GIVEN TASK — Please output, as a JSON list of strings with one string per line and blank lines omitted, only the part of the records that runs from their first line through the line containing "contrast equalizer: y", including both ends.

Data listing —
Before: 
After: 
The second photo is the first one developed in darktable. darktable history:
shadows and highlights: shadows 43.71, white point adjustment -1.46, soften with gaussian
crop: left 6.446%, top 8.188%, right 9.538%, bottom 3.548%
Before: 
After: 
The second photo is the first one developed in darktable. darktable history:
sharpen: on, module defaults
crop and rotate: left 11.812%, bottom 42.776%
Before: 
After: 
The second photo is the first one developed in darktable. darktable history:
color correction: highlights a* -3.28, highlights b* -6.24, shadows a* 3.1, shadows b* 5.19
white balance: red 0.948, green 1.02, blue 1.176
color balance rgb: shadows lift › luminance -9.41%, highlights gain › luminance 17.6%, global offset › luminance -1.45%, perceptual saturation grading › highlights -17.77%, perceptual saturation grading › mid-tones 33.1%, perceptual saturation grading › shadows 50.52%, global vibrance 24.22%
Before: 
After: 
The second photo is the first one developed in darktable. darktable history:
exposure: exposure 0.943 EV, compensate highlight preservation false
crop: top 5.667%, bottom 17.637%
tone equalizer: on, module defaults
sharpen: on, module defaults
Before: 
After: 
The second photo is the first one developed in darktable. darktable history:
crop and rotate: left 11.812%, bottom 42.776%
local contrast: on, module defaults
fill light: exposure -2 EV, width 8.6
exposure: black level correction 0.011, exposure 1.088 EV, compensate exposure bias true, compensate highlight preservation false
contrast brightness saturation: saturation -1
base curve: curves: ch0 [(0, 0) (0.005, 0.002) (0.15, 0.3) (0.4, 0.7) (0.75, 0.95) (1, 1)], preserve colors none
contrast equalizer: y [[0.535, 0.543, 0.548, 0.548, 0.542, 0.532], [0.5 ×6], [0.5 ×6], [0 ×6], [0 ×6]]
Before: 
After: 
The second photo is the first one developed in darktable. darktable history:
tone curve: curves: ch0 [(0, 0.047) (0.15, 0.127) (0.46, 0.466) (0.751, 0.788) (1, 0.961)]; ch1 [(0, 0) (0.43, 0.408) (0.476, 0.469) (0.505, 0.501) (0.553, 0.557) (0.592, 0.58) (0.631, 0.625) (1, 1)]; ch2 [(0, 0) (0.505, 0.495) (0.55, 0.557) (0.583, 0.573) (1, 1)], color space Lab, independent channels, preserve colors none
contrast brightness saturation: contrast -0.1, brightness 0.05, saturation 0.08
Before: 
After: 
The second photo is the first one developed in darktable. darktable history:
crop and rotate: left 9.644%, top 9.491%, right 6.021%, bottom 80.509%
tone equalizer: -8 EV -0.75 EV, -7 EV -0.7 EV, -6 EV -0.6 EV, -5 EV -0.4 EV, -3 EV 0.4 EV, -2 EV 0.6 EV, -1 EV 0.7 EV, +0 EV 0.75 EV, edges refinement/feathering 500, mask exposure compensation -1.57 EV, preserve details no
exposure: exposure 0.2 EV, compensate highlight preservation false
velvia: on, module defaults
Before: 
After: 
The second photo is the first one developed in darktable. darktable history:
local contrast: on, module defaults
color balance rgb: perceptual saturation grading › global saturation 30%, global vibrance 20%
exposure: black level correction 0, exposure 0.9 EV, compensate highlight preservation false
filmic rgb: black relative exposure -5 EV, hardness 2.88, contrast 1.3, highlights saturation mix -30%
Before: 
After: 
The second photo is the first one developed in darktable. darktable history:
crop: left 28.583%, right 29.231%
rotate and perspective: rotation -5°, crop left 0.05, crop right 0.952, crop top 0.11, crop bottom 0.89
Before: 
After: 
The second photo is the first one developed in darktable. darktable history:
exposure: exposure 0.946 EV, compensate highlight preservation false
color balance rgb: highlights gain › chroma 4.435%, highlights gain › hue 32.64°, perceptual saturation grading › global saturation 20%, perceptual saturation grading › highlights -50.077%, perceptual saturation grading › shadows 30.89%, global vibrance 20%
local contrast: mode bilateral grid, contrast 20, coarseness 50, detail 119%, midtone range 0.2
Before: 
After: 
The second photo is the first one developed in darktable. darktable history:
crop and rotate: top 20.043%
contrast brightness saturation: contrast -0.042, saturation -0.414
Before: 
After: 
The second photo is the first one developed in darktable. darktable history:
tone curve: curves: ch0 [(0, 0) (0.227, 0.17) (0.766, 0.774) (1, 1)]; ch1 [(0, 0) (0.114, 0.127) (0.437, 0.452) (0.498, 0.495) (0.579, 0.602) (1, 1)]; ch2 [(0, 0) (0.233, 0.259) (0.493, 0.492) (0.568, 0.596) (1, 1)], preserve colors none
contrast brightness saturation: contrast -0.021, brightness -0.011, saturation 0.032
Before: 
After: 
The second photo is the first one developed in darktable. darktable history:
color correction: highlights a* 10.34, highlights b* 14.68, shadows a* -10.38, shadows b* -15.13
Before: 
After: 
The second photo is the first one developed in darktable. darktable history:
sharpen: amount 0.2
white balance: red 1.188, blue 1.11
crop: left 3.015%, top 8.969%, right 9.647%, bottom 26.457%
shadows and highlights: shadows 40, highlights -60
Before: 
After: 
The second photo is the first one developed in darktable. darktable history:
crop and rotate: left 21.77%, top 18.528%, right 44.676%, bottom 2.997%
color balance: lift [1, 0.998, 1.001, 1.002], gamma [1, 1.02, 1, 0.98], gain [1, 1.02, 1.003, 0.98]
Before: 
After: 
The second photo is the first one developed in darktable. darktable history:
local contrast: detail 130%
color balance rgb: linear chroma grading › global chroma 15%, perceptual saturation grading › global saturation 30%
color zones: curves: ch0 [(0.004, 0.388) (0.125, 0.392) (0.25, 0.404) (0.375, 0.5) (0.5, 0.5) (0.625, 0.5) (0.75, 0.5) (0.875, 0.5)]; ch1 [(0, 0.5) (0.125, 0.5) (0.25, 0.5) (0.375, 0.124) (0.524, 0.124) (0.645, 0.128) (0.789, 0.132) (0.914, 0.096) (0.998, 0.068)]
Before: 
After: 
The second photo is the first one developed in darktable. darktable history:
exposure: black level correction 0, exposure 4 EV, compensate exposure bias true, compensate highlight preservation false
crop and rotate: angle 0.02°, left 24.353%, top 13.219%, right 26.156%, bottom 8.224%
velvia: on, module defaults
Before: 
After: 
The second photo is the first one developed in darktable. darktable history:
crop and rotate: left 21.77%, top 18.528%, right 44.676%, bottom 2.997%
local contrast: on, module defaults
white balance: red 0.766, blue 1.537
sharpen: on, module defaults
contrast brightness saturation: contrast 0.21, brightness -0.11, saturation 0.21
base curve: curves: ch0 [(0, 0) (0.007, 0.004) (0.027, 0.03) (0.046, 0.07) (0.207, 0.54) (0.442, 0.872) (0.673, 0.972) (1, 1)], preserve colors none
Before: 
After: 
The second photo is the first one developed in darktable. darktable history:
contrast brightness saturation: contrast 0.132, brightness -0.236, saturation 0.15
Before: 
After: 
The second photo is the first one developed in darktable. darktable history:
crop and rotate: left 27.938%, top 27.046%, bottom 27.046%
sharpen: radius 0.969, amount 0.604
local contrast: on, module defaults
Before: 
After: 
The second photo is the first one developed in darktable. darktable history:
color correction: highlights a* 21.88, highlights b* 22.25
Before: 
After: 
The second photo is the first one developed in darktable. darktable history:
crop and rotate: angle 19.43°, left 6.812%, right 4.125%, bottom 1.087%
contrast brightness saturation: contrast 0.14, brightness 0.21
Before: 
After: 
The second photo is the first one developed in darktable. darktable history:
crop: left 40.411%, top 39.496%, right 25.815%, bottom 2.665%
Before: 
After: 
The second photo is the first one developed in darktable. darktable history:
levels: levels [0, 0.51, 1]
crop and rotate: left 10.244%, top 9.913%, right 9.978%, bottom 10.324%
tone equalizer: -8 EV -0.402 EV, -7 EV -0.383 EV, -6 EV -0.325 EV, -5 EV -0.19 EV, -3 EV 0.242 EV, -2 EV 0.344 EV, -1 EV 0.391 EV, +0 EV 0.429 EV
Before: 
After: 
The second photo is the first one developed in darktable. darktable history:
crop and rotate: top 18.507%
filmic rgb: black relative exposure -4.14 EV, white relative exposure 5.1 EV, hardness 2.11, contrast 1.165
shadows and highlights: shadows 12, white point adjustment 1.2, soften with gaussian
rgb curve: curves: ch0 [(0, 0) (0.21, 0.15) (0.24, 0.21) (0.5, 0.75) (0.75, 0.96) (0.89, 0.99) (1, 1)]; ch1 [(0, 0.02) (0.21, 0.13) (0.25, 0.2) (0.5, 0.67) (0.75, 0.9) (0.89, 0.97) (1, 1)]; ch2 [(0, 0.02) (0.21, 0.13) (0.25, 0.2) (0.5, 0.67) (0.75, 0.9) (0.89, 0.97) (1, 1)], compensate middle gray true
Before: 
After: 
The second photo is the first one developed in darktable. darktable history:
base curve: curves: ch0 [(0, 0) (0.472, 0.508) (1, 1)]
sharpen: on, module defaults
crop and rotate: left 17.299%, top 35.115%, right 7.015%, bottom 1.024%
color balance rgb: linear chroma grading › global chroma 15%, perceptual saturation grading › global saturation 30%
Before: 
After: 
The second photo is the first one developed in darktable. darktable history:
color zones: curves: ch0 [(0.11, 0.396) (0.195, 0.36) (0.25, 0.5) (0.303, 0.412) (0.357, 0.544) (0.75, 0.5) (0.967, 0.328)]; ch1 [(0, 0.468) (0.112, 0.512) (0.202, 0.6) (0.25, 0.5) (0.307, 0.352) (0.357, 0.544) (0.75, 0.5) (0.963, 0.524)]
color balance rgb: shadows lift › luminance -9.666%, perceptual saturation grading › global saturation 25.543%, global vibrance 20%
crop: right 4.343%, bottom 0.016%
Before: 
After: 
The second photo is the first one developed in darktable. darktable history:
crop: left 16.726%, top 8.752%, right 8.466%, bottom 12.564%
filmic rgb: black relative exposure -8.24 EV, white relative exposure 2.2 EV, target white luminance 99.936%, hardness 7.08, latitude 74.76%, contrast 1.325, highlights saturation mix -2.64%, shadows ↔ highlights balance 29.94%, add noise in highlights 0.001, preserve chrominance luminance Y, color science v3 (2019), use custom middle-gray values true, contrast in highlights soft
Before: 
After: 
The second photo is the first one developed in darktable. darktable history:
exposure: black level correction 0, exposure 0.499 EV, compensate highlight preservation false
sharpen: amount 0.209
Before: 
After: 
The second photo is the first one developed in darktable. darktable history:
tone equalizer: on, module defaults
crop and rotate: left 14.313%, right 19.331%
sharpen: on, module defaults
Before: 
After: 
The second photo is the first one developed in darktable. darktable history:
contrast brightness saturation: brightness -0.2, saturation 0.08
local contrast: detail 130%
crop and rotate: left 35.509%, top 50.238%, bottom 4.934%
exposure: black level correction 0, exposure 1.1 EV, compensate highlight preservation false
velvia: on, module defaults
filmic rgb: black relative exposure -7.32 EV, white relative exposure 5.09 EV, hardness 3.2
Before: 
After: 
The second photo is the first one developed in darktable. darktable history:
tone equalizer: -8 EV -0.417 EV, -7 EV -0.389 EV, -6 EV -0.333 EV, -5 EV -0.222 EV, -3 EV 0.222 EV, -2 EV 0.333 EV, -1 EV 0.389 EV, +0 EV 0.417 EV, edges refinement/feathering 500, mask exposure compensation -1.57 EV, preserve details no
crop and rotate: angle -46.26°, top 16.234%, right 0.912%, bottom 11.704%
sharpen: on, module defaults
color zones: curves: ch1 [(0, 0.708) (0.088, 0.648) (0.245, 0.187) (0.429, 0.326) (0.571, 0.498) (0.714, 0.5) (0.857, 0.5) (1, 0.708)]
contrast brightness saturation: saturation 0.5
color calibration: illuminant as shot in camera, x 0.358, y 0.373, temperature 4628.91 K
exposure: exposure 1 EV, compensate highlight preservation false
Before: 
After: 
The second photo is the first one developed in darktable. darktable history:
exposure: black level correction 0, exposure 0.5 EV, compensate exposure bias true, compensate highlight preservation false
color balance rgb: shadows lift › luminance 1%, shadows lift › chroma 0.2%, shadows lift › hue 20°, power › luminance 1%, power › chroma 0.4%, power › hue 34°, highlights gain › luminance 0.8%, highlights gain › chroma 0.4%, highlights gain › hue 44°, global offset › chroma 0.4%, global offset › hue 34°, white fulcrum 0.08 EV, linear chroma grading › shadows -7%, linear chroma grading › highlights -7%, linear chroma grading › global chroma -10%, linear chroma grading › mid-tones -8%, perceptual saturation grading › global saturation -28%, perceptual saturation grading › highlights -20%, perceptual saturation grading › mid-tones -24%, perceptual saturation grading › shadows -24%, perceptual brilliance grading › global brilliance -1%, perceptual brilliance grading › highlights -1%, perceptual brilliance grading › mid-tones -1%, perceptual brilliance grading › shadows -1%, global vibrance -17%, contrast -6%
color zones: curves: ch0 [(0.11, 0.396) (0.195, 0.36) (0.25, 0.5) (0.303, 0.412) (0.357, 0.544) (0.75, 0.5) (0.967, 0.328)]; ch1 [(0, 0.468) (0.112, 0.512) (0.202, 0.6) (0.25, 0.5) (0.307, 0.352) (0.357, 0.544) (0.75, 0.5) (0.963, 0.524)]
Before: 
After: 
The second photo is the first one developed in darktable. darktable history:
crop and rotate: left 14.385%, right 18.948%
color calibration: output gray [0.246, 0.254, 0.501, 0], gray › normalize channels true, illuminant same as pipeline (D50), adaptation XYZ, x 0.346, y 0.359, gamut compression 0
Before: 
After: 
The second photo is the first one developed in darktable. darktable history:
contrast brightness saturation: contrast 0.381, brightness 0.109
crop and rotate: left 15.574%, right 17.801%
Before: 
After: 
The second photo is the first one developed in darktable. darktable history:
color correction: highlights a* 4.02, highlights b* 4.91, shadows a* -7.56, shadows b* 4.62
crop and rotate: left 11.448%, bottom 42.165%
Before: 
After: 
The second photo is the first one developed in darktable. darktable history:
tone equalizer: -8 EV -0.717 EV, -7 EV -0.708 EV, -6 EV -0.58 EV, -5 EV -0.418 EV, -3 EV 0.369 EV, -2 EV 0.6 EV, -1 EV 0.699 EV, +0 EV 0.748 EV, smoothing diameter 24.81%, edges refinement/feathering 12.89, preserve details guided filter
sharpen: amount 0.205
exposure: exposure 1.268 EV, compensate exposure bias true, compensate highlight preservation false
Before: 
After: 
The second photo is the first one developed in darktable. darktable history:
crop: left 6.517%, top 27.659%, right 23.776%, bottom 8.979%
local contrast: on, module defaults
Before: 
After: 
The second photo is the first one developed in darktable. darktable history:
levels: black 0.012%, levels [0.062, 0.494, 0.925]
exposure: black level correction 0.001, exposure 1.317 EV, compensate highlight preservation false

EXERCISE SOLUTION —
[
  "Before: ",
  "After: ",
  "The second photo is the first one developed in darktable. darktable history:",
  "shadows and highlights: shadows 43.71, white point adjustment -1.46, soften with gaussian",
  "crop: left 6.446%, top 8.188%, right 9.538%, bottom 3.548%",
  "Before: ",
  "After: ",
  "The second photo is the first one developed in darktable. darktable history:",
  "sharpen: on, module defaults",
  "crop and rotate: left 11.812%, bottom 42.776%",
  "Before: ",
  "After: ",
  "The second photo is the first one developed in darktable. darktable history:",
  "color correction: highlights a* -3.28, highlights b* -6.24, shadows a* 3.1, shadows b* 5.19",
  "white balance: red 0.948, green 1.02, blue 1.176",
  "color balance rgb: shadows lift › luminance -9.41%, highlights gain › luminance 17.6%, global offset › luminance -1.45%, perceptual saturation grading › highlights -17.77%, perceptual saturation grading › mid-tones 33.1%, perceptual saturation grading › shadows 50.52%, global vibrance 24.22%",
  "Before: ",
  "After: ",
  "The second photo is the first one developed in darktable. darktable history:",
  "exposure: exposure 0.943 EV, compensate highlight preservation false",
  "crop: top 5.667%, bottom 17.637%",
  "tone equalizer: on, module defaults",
  "sharpen: on, module defaults",
  "Before: ",
  "After: ",
  "The second photo is the first one developed in darktable. darktable history:",
  "crop and rotate: left 11.812%, bottom 42.776%",
  "local contrast: on, module defaults",
  "fill light: exposure -2 EV, width 8.6",
  "exposure: black level correction 0.011, exposure 1.088 EV, compensate exposure bias true, compensate highlight preservation false",
  "contrast brightness saturation: saturation -1",
  "base curve: curves: ch0 [(0, 0) (0.005, 0.002) (0.15, 0.3) (0.4, 0.7) (0.75, 0.95) (1, 1)], preserve colors none",
  "contrast equalizer: y [[0.535, 0.543, 0.548, 0.548, 0.542, 0.532], [0.5 ×6], [0.5 ×6], [0 ×6], [0 ×6]]"
]